Logotype for Objective Corporation Limited

Objective (OCL) H2 2025 earnings summary

Event summary combining transcript, slides, and related documents.

Logotype for Objective Corporation Limited

H2 2025 earnings summary

23 Nov, 2025

Executive summary

  • Revenue reached AUD 124 million for FY2025, up 5% year-over-year, with annual recurring revenue (ARR) at AUD 120 million, up 15% year-over-year, and adjusted EBITDA of AUD 46 million.

  • Net profit after tax was AUD 35 million, up 13% year-over-year, and operating cash flow matched adjusted EBITDA at AUD 46 million.

  • 84% of revenue is now recurring, with 100% of software revenue from subscriptions.

  • Significant R&D investment continues, totaling AUD 31 million this year (30% of software revenue), and AUD 135 million over five years.
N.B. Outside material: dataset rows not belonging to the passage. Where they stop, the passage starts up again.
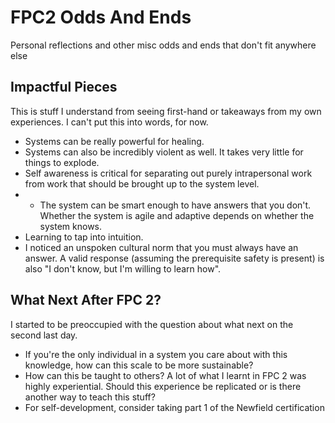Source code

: # FPC2 Odds And Ends

Personal reflections and other misc odds and ends that don't fit anywhere else

## Impactful Pieces

This is stuff I understand from seeing first-hand or takeaways from my own experiences. I can't put this into words, for now.

* Systems can be really powerful for healing.
* Systems can also be incredibly violent as well. It takes very little for things to explode.
* Self awareness is critical for separating out purely intrapersonal work from work that should be brought up to the system level.
* * The system can be smart enough to have answers that you don't. Whether the system is agile and adaptive depends on whether the system knows.
* Learning to tap into intuition.
* I noticed an unspoken cultural norm that you must always have an answer. A valid response (assuming the prerequisite safety is present) is also "I don't know, but I'm willing to learn how".

## What Next After FPC 2?

I started to be preoccupied with the question about what next on the second last day.

* If you're the only individual in a system you care about with this knowledge, how can this scale to be more sustainable?
* How can this be taught to others? A lot of what I learnt in FPC 2 was highly experiential. Should this experience be replicated or is there another way to teach this stuff?
* For self-development, consider taking part 1 of the Newfield certification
  • Celebrated 25 years on the ASX and surpassed 2,000 customer relationships.

Financial highlights

  • Adjusted EBITDA margin was 39%, with 15% growth year-over-year.

  • Cash balance stood at AUD 99 million, up 3% year-over-year, and a full-year dividend of AUD 22 million (22cps unfranked) was declared.

  • Services revenue declined year-on-year due to efficiency improvements and focus on reducing implementation costs.

  • SaaS revenue grew at a 28% CAGR since FY2019, while non-recurring revenue declined at a -2% CAGR.

  • Isovist acquisition contributed AUD 2 million to ARR and has been profitable since 2022.

Outlook and guidance

  • FY2026 targets: ARR growth remains an internal focus, with business unit growth targets of 11%-13% for Content Solutions, 20%-25% for Planning and Building, and 20%-25% for Regulatory Solutions.

  • Targeting 15% ARR growth for FY2026, with a focus on profitable scaling and expanded use cases for Objective Intelligence.

  • Continued strong R&D investment is expected, with percentage of revenue likely to remain stable.

  • Margin improvement anticipated as subscription revenue grows and services revenue stabilizes.

  • Build Australia platform to launch broadly in the second half of FY2026, with revenue contribution expected to be back-end loaded.